Both rods and needles were integrated directly into the Si-based micromachined platforms via AACVD without pre-treatment of the platforms. Additional SEM and XRD of the as-deposited structures confirmed the integration of rods or needles with comparable characteristics to those deposited on the bare Si substrate, consistent with our previous reports on the fabrication of micromachined gas sensors based on other structured metal oxides (e.g., WO₃, SnO₂) integrated via AACVD [3,4]. Overall, the responses of the microsensors showed a reproducible and stable behavior, with the dependency of the response to hydrogen concentrations between 10 and 80 ppm showing power-law fitting curves.

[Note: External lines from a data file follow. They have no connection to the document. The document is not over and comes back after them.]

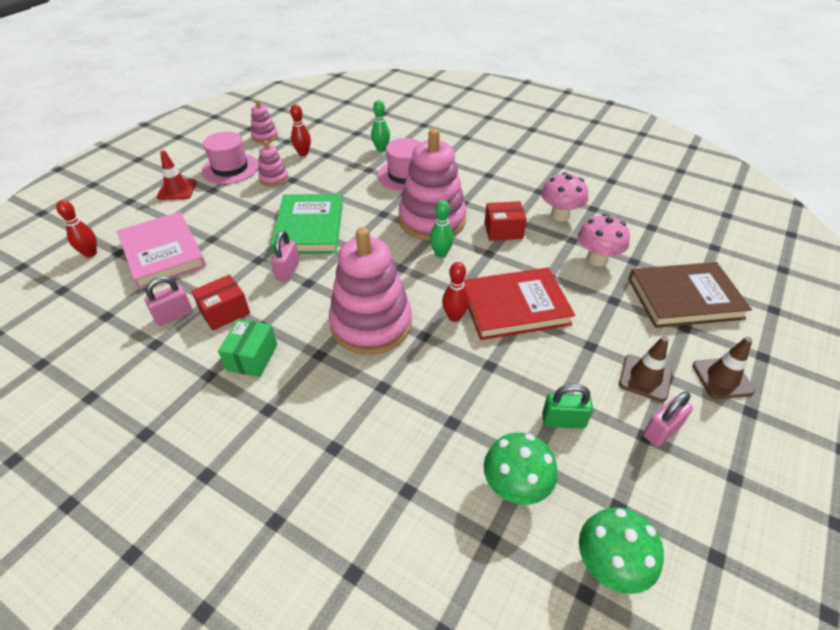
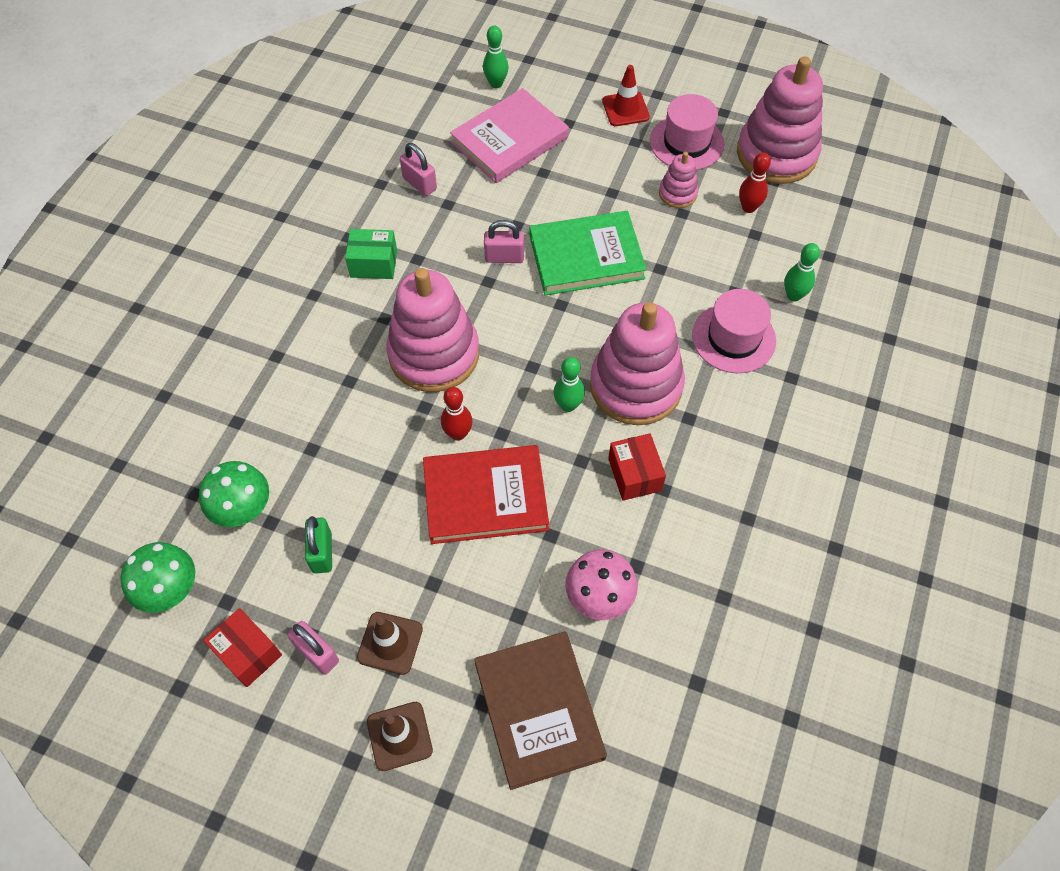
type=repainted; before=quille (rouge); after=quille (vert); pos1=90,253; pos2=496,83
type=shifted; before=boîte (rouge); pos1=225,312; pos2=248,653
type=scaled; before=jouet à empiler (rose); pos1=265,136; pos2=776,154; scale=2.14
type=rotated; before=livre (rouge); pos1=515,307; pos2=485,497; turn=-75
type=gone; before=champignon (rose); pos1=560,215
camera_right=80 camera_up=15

The resistance changes towards the exposure of these microsensors to 80 ppm of hydrogen and various RH atmospheres (from 10% to 80%) in dry air background are shown in Figure 3.

Results in Figure 3 demonstrate improved gas sensing properties to hydrogen for the microsensors based on needles as opposed to those based on rods, with the structures in the form of needles showing nearly two times more response than the structures in the form of rods; consistent with the higher-surface-to-volume ratio of the needles. These results also show negligible differences in the response to RH atmospheres for both structures (i.e., based on rods or needles) indicating lower humidity interference for the needles than the rods, in agreement with the higher hydrophobicity recorded on the surface coated with needles (Figure 2).

4. Conclusions

Columnar zinc oxide structures in the form of rods or needles with different aspect ratios and wetting properties were integrated into Si-based micromachined platforms. The gas sensing properties of these systems to hydrogen and humidity in dry air background demonstrated lower humidity-interference for the structures in the form of needles provided of higher hydrophobicity, as opposed to those in the form of rods, suggesting that the tuning of the wetting properties in metal oxides could allow for the humidity-resilient detection of gaseous analytes.